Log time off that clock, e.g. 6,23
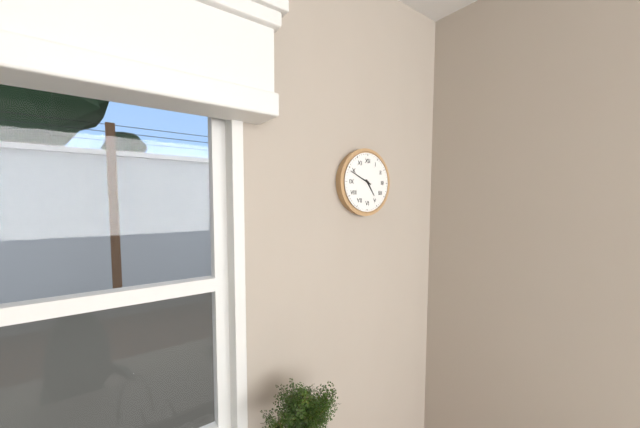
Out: 4,49
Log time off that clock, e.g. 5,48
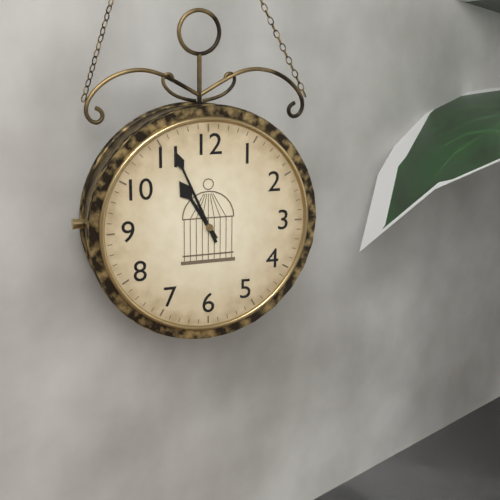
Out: 10,56
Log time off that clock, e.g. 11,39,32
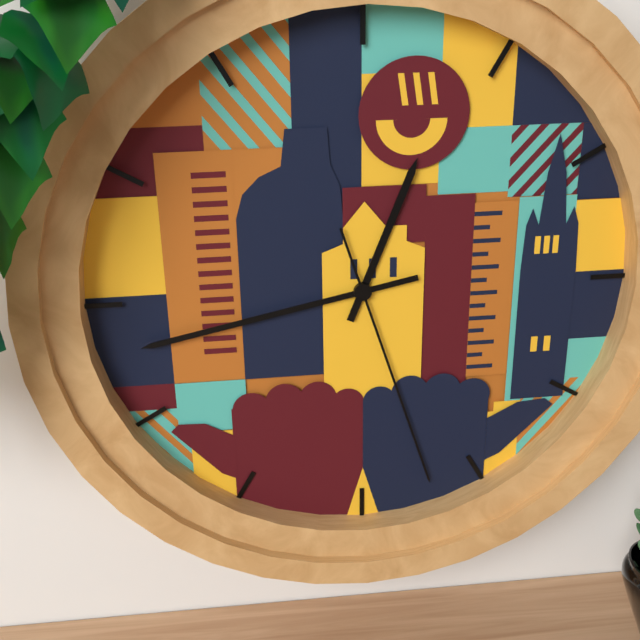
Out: 12,43,27
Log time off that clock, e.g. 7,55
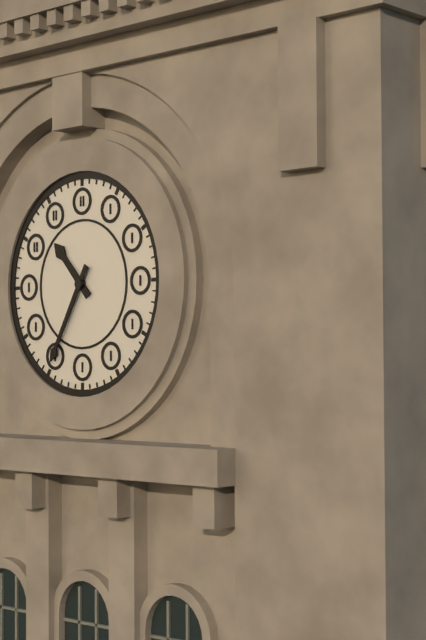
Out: 10,35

- - -

### The request
Lay out the entries from the line containing "Log time off that clock, e.g. 5,48" through the end of the entries as a numbered list. Skip blank lines and leave out the pictures.

### Output
1. Log time off that clock, e.g. 5,48
2. Out: 10,56
3. Log time off that clock, e.g. 11,39,32
4. Out: 12,43,27
5. Log time off that clock, e.g. 7,55
6. Out: 10,35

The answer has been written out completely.